Pubdate: Sun, 20 Aug 2006
Source: Charlotte Observer (NC)
Copyright: 2006 The Charlotte Observer
Contact:  http://www.charlotte.com/mld/observer/
Details: http://www.mapinc.org/media/78
Author: Kevin G. Hall /McClatchy Newspapers
Bookmark: http://www.mapinc.org/coke.htm (Cocaine)

DRUG WAR POSES ANOTHER TOUGH TASK ALONG BORDER

Mexican Cartels Escalate Conflict Over Roads Into U.S. For Distribution

RIO GRANDE CITY, Texas - At a Circle K convenience store in this 
desolate border town, where drugs and illicit earnings flow back and 
forth almost freely, a man parks his black Ford pickup with tinted 
windows and begins hawking a live zebra.

The animal, bleeding and abused, usually is found on the African 
Serengeti. But in this poor town in one of the poorest counties in 
the United States, the asking price is $6,000 cash -- no questions asked.

The zebra salesman is a grim reminder of the Wild West atmosphere 
that prevails along much of the 2,000-mile border, where drugs, 
people and money are smuggled 24-7.

Before the arrest last week of Francisco Javier Arellano Felix, the 
alleged leader of Mexico's ruthless Tijuana drug cartel, the national 
debate over illegal immigrants crossing the border drove the drug war 
off the front pages.

But America's drug war rages on. In the Rio Grande Valley sector, 
cocaine seizures by Border Patrol agents have more than doubled so 
far this fiscal year and now account for more than half of all Border 
Patrol seizures along the southern border.
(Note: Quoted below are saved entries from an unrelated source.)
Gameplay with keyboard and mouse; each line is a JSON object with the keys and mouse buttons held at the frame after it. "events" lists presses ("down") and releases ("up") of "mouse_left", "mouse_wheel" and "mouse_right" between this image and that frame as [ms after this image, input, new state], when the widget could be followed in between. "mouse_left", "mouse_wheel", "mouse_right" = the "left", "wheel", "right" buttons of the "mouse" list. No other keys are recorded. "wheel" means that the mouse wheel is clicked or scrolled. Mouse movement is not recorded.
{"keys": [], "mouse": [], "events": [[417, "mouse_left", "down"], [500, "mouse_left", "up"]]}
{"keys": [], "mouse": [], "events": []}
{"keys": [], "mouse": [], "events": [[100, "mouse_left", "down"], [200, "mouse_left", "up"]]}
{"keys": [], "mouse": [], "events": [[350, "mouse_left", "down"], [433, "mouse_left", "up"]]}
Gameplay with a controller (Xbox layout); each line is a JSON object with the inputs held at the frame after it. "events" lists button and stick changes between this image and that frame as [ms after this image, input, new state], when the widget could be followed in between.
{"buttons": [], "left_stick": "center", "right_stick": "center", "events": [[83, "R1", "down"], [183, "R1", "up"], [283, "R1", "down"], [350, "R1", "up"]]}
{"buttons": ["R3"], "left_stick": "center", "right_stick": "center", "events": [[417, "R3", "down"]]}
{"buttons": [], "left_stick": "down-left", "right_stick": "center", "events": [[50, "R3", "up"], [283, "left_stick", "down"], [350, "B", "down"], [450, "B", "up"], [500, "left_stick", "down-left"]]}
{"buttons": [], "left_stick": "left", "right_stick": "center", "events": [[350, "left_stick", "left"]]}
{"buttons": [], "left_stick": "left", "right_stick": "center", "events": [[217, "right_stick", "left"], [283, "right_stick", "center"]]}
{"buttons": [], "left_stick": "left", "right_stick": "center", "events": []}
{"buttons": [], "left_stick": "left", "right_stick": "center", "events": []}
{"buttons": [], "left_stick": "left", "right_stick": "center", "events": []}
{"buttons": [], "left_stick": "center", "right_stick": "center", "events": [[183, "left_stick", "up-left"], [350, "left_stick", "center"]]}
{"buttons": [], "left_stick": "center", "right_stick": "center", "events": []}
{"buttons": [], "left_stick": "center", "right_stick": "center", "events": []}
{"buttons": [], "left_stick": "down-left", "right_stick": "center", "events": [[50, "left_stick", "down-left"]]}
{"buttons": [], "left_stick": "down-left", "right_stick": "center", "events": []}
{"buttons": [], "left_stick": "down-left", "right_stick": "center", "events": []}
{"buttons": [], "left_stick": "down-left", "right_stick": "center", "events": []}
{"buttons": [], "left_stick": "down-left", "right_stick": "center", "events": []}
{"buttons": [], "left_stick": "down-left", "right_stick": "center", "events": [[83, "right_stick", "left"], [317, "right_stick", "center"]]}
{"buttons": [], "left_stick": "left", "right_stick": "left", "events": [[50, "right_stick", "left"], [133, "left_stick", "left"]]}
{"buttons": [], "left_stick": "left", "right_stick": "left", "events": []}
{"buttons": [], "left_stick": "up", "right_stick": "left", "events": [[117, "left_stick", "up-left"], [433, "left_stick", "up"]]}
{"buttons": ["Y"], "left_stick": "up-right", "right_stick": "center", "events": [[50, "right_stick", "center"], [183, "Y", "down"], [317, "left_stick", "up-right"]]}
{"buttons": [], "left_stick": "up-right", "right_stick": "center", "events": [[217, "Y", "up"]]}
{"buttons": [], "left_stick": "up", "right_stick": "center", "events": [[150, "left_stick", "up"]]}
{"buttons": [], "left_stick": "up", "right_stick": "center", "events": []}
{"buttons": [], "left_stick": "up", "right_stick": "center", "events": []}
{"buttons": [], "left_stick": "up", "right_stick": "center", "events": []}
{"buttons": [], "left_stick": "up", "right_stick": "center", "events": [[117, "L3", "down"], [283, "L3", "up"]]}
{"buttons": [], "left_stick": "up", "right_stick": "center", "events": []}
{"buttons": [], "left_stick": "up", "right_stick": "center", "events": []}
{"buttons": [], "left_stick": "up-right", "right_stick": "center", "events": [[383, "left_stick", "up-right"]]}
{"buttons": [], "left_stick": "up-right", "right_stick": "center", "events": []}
Halting the flow of illicit drugs in the area, much like the flow of 
illegal immigrants, is nearly impossible. There are about 1,400 
Border Patrol agents assigned to cover a region that spans 18,584 
square miles, including along the Rio Grande river and the Gulf of 
Mexico. That's about one agent for every 13.2 square miles.

On any given day, traffickers smuggle cocaine into and around such 
border towns as Roma and Rio Grande City, where 60 percent of the 
children live in poverty and only 6 percent of the population has 
attended college.

Go west of McAllen and walk along the banks of the Rio Grande -- 
called the Rio Bravo, or Angry River, in Mexico -- and evidence of 
illicit activity abounds. On the Mexican side of the river, smugglers 
and would-be undocumented workers loiter, waiting for night to fall. 
Several have established camps.

On the U.S. side, discarded tires, clothes and assorted trash litter 
the most remote riverbanks -- the byproduct of drug and immigrant smuggling.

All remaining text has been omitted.